As an industry we need to celebrate all things incunabula, book-binding, papyrus, this includes turning the corners of papyrus, marginalia, libraries, ancient scrolls and above all, reading a good old fashioned printed book.
The print centre of Sivakasi saw a bit of the books magic in April. The main aim was how to make children fall in love with books, and retain their childlike enthusiasm about books. With the help of the books from Katha, as well as titles from Pratham, two educators-teachers read out the ancient parables and instilled a bit of that intellectual curiosity.
There are many areas in India where literacy levels are less than 65 per cent and reach of books is in the 20s. It is these towns that will ensure that the potential of the printed books remains strong and vibrant. What better way to segment this land of one billion people but by bringing out content to cater to it’s increasingly specialist needs? What better way than to talk to the people in their own language?
Our planet has come a long way since the extant copies of books produced in the earliest stages (before 1501) of printing from movable type. And yet, printed books continue to be the most efficient and enduring methods of delivering texts: computer formats rapidly become redundant, gadgets go kaput, fads come and go. Contemporary ebooks are not a good bet to outlast their printed counterparts.
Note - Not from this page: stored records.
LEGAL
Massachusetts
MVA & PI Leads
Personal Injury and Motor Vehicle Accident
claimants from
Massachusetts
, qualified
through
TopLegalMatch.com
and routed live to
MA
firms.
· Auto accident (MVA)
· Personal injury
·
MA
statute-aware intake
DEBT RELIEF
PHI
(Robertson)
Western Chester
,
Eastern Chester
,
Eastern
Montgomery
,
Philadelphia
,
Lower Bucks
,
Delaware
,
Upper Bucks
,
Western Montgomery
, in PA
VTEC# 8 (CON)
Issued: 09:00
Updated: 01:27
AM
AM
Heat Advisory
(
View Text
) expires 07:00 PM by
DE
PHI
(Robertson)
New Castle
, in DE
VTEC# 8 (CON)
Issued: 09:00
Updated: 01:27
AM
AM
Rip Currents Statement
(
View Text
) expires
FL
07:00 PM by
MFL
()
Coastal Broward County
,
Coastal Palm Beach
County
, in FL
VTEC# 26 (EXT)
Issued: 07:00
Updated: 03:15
Secondly and much more importantly, there is no evidence that longform texts themselves, as transmitters of knowledge and entertainment, are in any danger of diminishing in value.
If anything, what the Henkel and Impel-Welbound team saw during the Sivakasi Book for All, we need to a lot more and quickly to ensure there are a million playful and learned conversations about books.
For me, as the legendary Umberto Eco says, the book is like the spoon: once invented, it simply cannot be bettered.